----- Selected text

Om @ Fowler's Live, Adelaide(15/07/10)
Sat 17th Jul, 2010 in Gig Reviews
The first thirty odd punters scored a free poster as we entered the bar area but we were met with closed roller screens barring access to the stage, suggesting things were not on schedule. The first act came on quite llate but the evening somehow wound up ending earlier than stated.
Space Bong opened things up with their brand of sludge doom and even though I see these guys like once a month I don’t tire of their memorable riffs. What I did tire of was the annoying feedback intro that made ears bleed and outstayed its welcome. I’m all for headline acts having lengthy noisaludes to create atmosphere, but support acts would find their shortened set time better spent on actual music, not to mention crowds would benefit from having their hearing for the later bands.
Also, I think Bong would be better minus one of their two main vocalists, and by giving their guitarist more singing parts because I enjoyed the dynamic of his melodic vocals. All that aside, the music does not disappoint, with some nice guitar leads here and there and everything combining well for the last track, a higher tempo sludge n roll number.
Up next was the mysterious Blarke Bayer / Black Widow. It was a pair of people but I wasn’t sure if one was called Blarke Bayer and the other Black Widow, or what the significance of the name was until I got home. Their loop guitar ambience was superior to the problematic feedback mentioned above, but this time, ambience and noise was to be the entirety of set. The pair was a lefty guitarist with an assortment of delay and loop effects, and a drummer using both soft mallets and sticks, at one point throwing sticks in the air haphazardly and letting them hit whatever on the kit.
The went through some pretentious noise exploration with some highs and some lows, interesting at times, other times clear they were just reading each other for ideas. So an unstructured vortex of sound was the name of the game, and the onus was on the listener to make sense of it. A waste of time for some and interesting to others, while I think it could have done with some visuals, with my suggestion being a David Lynch film playing alongside on a screen.

----------
----- Given records

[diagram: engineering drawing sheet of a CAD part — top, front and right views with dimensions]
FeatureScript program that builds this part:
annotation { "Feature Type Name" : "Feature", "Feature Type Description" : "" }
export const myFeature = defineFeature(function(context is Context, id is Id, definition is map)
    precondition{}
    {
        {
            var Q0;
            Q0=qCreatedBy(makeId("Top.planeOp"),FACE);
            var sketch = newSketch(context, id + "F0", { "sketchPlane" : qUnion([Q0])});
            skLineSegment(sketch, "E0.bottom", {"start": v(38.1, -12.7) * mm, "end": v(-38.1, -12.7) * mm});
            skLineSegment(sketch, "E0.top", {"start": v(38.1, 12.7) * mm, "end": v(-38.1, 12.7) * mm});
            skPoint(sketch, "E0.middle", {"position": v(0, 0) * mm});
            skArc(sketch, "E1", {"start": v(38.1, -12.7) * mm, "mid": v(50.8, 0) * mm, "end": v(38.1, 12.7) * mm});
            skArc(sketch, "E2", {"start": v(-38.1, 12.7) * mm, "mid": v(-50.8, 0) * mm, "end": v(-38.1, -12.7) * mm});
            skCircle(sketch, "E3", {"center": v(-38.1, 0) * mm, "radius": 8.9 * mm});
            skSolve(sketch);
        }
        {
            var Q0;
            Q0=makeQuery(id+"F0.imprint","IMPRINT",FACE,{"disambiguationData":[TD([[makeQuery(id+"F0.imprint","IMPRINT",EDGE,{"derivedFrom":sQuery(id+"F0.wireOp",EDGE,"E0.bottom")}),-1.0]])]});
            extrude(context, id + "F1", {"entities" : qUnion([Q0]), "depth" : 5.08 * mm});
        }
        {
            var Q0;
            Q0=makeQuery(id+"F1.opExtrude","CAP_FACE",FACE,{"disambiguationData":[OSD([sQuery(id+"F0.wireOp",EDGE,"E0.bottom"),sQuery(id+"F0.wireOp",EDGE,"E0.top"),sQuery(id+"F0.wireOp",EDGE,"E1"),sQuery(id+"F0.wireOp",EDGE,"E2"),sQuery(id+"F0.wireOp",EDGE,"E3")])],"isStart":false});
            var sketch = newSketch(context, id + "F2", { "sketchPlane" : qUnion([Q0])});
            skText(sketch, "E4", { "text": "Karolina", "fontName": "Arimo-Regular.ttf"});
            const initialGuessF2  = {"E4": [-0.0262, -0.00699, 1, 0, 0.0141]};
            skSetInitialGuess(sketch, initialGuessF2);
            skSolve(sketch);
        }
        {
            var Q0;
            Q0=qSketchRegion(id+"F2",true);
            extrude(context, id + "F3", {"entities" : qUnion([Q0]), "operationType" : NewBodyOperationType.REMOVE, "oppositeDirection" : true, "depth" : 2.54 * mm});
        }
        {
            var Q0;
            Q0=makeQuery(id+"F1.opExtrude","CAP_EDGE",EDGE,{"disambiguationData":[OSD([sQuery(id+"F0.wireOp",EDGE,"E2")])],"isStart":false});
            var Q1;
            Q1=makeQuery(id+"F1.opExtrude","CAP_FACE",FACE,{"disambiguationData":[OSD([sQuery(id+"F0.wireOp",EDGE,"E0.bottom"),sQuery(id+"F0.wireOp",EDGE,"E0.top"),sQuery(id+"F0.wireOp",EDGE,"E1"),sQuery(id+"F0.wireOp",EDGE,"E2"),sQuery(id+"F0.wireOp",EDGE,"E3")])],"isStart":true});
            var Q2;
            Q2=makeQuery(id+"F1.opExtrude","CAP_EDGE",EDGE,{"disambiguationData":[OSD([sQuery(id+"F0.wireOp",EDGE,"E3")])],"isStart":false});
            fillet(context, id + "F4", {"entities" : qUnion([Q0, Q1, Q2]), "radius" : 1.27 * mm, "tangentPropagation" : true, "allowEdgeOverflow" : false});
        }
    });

----------

» **Assigned task A**
What changes or additions does the reviewer suggest in the Om gig review? List each one.
» **Assigned task B**
Please extend the Om gig review from its final sentence onward.
The listing is separate material and has nothing to do with the Om gig review.

» **Exercise output A**
- Support acts should spend their shortened set time on actual music rather than a lengthy feedback intro.
- Space Bong would be better with one fewer of their two main vocalists.
- Space Bong's guitarist should get more singing parts.
- Blarke Bayer / Black Widow's set could have used visuals, such as a David Lynch film playing alongside on a screen.

» **Exercise output B**
Punters then prepared themselves for something equally perplexing and mysterious in the next bracket, as an afghan rug and a chair were being set up for Lichens. When all was ready, it was just a lone vocalist, Robert Lowe on stage with an assortment of pedals. He first laid some vocal groundwork and then sang over loops all of his own voice, from soulful and sweeping to scathing. As the layers built on one another in the singular track that was the whole set, it tested the limits of some of the equipment with crackling in the PAs, but in a roundabout way it enhanced it all. A very interesting artist indeed and completely unexpected.
Perhaps if Lichens had joined forces with Blarke Bayer / Black Widow, they’d have made something impossibly immense, but instead we had a curious couple of interpretable acts that weren’t for everyone but had some people captivated. At least we were hearing something new.
Lowe moved his gear aside to join the trio that is Om. He would be doing even more in this role than he did by himself, using tambourine, organ and guitar, and the vocal style we had just heard would return for some key moments. Bass player and vocalist Al Cisneros seemed a bit bored with it all but played well, the fatness of his thumb style playing on a beautiful Rickenbacker proving that guitars aren’t always needed. They all seemed casual on that corner stage, talking to each other, stretching, tuning without any theatrics to speak of.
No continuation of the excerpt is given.